Education has always been a major focus of Carnegie Corporation's work. Over its long history, it has concentrated on different levels of education, from early childhood through graduate programs. Whatever the specific focus, the foundation has always had a close relationship with educators in general and has helped develop innovative forms of education. It has funded brilliant people who have contributed to our understanding of the human mind and consciousness.
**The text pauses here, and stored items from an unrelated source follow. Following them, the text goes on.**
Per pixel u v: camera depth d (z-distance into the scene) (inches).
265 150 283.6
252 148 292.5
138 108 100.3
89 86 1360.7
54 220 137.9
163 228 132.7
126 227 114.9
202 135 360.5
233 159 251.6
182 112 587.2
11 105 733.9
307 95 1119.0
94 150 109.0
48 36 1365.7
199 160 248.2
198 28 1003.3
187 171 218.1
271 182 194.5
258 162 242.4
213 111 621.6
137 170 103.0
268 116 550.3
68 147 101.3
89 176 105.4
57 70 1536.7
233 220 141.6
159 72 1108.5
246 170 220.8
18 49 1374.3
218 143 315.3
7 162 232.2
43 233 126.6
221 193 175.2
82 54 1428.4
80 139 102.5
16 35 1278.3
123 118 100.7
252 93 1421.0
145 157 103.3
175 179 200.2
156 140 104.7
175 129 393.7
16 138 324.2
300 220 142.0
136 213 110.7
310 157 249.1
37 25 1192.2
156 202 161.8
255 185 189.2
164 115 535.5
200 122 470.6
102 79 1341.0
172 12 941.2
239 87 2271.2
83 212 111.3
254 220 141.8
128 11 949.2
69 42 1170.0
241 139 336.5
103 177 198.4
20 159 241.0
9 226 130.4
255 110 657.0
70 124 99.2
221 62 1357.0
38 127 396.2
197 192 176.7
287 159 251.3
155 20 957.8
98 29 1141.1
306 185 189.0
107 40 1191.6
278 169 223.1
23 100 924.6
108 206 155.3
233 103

The Corporation's role in advancing and supporting educators often builds on itself. One example begins with a grant Carnegie Corporation gave to Harvard in the 1940s that funded Jerome Bruner's work in cognitive studies. Bruner concluded that the brain develops much more quickly in early childhood than was believed, and that young children develop cognitive categories in the first phases of linguistic development. Bruner's ideas are very different from the Montessori approach, which argues that we only learn through the senses, through tactile stimulation and the physical manipulation of objects. Bruner's research proved valuable to Lloyd Morrisett, a Corporation vice president with a background in cognitive psychology and education, and television producer Joan Ganz Cooney, who developed the children's television show Sesame Street with funding from Carnegie Corporation. In her oral history, Cooney explains that, although it was understood that children learn cognitively, this had to be supported by scientific research in order for the federal government and foundations to fund the creation of television shows that built on children's cognitive abilities. If children could sing beer commercials, couldn't they learn their alphabet at the same time? This was the idea behind Sesame Street. So this link between the Corporation's decision to fund Jerome Bruner in the 1940s and the creation of Sesame Street several decades later is an example of the foundation's long-ranging impact on the field of education.

The Corporation has also developed a series of very important reports on how children learn best in school, from early childhood through adolescence. These reports make compelling recommendations about classroom size. They analyze the impact of big schools on the learning process and dispel the notion that bigger is better, arguing instead that children need small classrooms. When she was first lady, Hillary Clinton, a former consultant for Carnegie Corporation, helped bring the results of the Corporation's studies to a broader public. This illustrates another aspect of the Corporation's process: the foundation works in areas for long periods of time and builds communities of experts in the academic and nonprofit sectors and maintains those ties in order to build sustainable programs.